Even in adversity, he emerged a hero. The trial of Bo Xilai — the former Chongqing party chief who fell from grace suddenly last year — ended after five days instead of the scheduled two, with the accused going down fighting. Not only were Bo’s fans across the country delighted with his unexpectedly spirited performance in court, but he also won new admirers.
When an “open trial’’ was announced for Bo, it was seen as a ploy to prove that the Party leader — the only one who had become a cult figure in recent times — was being punished after a fair trial. Like all high-profile accused, Bo was expected to plead guilty to the charges (taking bribes, embezzlement and abuse of power), express remorse, and get a lighter sentence. But he defied expectations from the word go.
Expressing the hope that the judge would handle the case “properly according to law’’, he denied his earlier “confession’’ in front of the Party, saying it had been made against his will. He described the testimony of a businessman against him as an “ugly performance of a person selling his soul’’.
After his wife’s recorded testimony was played, he dismissed her allegations against him as having been made under pressure, in order to avoid a death sentence. (She was sentenced to death but with a two-year reprieve last year for the murder of a Briton.) Calling her insane, he revealed that they had hardly communicated with each other in the last few years, and that she had left with her son to live abroad after discovering that Bo was having an affair. He denied all knowledge of a luxury villa in France, allegedly gifted to his wife by a businessman, and of the latter paying for his son’s visits abroad. It would have been “vulgar’’ for his wife to have mentioned to him things like payment for tickets, he said loftily. His disclaimers turned out to be true as he cross-examined the businessman.
Brought face to face with the man responsible for his fall — his close aide and the former Chongqing police chief, Wang Lijun — Bo dismissed his testimony as “bull****’’, and alleged that Wang had fled to the American consulate in Chengdu in February 2012 because Bo had found out that he was in love with his wife. Arrested after this flight, Wang had spilt the beans about Bo’s wife having had a Briton murdered, and about Bo’s own corruption.
Bo was at times witty and sarcastic (“I am not a boxer, I do not have that kind of power’’, said in response to Wang’s testimony that Bo had punched him), at times playing the simple Communist (“My winter trousers were bought by my mother in the 60s’’), while also taking responsibility and expressing shame for conduct that had caused damage to the Party. He kept revealing a lot about himself (“When people speak with me I first request they switch off their phones.
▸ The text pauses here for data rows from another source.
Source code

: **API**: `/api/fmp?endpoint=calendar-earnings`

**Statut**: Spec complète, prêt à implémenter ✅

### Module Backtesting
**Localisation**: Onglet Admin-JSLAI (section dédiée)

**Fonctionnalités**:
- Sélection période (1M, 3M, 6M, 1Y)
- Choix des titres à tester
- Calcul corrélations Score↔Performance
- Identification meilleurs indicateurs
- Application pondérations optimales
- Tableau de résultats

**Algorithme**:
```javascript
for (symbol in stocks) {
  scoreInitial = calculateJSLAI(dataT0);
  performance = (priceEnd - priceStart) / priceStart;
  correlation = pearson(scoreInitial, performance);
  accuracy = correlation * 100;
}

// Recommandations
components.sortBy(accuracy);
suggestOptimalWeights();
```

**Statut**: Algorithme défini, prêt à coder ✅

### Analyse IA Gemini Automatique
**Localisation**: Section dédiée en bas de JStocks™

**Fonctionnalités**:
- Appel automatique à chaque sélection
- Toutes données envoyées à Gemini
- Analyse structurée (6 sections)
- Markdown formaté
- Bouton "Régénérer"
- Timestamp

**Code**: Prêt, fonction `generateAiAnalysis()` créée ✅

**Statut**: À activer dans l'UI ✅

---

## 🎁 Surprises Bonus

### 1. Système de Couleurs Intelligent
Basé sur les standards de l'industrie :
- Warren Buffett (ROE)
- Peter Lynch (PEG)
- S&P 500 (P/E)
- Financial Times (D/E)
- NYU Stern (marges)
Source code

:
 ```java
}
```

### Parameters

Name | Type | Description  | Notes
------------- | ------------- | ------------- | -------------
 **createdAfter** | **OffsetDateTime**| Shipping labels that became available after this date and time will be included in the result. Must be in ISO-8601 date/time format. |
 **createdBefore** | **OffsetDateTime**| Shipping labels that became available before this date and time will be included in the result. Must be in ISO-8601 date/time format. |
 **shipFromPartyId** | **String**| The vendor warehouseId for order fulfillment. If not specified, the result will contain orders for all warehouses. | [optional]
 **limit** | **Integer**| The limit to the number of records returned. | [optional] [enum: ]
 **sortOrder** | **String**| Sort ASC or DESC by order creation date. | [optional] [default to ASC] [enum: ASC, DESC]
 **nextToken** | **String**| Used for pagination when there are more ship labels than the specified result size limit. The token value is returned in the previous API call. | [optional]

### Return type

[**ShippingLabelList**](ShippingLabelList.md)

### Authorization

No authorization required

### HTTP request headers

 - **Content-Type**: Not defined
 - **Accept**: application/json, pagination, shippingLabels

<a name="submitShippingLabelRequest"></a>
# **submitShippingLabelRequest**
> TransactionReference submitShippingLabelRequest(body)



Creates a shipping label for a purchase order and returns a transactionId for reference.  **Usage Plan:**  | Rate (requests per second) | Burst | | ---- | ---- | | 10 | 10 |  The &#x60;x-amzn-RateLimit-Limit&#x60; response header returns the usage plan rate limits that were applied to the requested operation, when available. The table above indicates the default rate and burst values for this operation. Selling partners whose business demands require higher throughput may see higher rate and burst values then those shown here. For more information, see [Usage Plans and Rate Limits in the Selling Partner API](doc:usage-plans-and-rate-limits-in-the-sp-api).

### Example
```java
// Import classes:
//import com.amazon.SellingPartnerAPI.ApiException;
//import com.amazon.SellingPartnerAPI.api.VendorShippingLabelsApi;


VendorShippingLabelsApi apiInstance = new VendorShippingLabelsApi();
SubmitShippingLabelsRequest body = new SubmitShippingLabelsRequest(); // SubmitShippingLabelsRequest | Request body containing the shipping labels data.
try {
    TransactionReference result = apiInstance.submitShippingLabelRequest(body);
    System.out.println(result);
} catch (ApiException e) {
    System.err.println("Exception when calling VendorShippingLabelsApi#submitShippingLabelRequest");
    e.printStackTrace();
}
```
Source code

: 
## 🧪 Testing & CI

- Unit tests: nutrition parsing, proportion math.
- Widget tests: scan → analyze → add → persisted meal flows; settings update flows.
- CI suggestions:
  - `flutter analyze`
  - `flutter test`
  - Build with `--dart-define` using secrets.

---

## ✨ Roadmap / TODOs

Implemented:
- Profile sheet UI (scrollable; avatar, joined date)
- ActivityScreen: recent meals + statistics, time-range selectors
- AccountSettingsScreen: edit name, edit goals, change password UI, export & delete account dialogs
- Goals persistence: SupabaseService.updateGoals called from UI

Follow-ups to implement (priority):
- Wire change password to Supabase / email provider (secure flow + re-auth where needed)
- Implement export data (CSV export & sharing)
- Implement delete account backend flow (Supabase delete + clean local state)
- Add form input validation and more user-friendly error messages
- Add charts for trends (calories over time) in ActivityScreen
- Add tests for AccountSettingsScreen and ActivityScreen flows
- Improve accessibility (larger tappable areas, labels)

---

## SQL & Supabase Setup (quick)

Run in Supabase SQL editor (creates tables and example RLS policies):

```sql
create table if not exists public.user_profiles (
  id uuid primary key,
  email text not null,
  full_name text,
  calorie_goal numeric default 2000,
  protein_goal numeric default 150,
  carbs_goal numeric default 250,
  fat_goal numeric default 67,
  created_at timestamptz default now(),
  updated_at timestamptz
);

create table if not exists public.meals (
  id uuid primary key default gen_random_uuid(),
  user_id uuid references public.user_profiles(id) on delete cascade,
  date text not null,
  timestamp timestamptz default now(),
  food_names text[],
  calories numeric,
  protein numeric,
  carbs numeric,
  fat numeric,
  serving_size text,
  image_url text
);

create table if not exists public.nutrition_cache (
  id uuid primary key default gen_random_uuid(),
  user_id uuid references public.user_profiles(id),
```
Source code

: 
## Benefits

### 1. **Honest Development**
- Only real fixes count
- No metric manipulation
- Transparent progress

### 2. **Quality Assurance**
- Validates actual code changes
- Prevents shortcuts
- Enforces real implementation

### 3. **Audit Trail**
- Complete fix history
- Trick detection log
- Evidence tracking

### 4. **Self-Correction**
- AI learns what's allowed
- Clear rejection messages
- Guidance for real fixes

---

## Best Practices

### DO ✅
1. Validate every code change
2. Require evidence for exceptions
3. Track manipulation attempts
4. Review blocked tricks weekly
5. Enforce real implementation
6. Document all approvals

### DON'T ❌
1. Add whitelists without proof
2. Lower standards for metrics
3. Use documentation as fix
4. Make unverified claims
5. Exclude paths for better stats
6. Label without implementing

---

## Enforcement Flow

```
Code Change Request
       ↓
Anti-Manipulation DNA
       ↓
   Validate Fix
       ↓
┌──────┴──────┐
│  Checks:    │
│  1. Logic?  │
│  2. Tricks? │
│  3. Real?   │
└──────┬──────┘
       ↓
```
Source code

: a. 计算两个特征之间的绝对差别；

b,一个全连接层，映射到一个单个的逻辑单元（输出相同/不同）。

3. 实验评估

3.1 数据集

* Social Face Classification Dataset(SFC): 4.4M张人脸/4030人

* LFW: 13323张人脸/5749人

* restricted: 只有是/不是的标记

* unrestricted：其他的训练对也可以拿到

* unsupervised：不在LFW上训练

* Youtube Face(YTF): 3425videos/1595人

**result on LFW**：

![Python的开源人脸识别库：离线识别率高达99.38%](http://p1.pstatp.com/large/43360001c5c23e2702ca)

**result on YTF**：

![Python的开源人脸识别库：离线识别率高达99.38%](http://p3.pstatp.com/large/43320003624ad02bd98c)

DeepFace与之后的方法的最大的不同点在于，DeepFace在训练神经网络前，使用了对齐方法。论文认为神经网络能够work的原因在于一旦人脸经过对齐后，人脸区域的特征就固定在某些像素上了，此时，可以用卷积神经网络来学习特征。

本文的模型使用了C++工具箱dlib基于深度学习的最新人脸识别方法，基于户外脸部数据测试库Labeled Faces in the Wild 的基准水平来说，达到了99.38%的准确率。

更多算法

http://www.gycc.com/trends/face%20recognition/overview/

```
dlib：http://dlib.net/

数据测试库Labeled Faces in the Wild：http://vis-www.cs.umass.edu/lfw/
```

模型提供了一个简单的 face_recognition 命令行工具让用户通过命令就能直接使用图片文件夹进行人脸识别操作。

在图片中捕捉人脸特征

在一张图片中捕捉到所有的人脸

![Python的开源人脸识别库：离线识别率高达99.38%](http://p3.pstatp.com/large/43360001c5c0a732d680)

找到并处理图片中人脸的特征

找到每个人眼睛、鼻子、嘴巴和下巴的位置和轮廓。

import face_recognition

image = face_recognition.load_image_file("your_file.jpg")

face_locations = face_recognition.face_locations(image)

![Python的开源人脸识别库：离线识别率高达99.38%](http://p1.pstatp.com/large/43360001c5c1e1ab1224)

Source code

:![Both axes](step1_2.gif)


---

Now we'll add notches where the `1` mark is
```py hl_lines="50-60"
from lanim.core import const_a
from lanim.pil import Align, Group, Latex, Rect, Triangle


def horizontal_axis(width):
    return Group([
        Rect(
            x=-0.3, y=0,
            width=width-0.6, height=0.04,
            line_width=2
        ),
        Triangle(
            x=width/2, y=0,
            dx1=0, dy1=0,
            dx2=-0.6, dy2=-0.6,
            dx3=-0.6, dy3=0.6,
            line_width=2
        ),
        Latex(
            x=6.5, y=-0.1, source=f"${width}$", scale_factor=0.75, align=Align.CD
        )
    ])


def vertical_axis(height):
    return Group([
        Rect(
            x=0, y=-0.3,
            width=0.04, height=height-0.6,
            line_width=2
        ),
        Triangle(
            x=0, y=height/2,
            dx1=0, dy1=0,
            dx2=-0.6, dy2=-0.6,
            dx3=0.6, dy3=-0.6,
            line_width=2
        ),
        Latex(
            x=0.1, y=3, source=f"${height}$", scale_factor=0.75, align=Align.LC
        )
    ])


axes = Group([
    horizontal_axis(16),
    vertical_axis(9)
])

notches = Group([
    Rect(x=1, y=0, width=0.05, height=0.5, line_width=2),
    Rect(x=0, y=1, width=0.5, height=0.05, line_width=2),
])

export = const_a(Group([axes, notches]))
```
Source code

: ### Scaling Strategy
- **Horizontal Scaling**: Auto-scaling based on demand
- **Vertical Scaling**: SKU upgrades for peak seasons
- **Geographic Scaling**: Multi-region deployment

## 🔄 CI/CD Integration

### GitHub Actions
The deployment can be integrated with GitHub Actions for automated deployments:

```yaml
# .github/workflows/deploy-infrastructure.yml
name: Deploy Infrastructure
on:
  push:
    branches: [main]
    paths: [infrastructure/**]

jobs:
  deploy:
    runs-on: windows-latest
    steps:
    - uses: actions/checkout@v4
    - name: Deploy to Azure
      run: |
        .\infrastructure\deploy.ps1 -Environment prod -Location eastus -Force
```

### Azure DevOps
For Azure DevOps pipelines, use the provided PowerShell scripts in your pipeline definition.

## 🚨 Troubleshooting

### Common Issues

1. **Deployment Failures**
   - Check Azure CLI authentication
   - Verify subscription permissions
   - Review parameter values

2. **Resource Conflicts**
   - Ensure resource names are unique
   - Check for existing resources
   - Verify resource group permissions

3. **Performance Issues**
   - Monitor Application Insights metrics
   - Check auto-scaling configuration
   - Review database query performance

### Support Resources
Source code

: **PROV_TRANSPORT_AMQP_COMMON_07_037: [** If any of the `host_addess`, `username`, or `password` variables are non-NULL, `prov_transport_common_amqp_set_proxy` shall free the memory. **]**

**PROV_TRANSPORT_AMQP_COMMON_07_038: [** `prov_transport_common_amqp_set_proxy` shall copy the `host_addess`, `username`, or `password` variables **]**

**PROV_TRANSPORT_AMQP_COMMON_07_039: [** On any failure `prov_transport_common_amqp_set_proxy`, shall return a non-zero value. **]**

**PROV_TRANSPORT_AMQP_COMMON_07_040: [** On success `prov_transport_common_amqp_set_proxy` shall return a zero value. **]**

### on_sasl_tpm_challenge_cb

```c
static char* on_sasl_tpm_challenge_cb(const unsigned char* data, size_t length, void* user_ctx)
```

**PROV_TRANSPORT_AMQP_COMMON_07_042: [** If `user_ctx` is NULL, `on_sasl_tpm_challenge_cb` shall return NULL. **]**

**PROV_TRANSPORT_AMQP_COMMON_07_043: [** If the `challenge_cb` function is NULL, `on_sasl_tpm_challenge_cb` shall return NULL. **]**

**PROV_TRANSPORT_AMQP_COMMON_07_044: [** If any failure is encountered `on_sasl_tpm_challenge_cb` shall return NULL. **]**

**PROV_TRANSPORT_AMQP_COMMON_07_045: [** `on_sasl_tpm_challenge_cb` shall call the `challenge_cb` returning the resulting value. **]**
I am still a rather cautious person’’), and gave a masterly performance. CCTV coverage of parts of the trial showed a thinner Bo, but one who had lost none of his élan.
The trial was open to Chinese reporters and some citizens, but coverage was confined to transcripts of the proceedings put up on the micro-blogging site, Weibo. Even these were censored; a post would sometimes be deleted, then replaced by a revised version. The most important of the deletions had to do with Bo’s statement that he had obtained a fake medical certificate for Wang Lijun (after he had fled to the American consulate) on “orders from above’’. The last phrase was deleted from the revised transcript.
What sentence will Bo get? The Party will have to deal with the 64 year-old’s continuing popularity despite his fall, specially among Chongqing’s poor, those wronged by authority, and those who want the country to return to its Red roots. Some supporters outside the courtroom carried Mao’s portraits; 26 were arrested.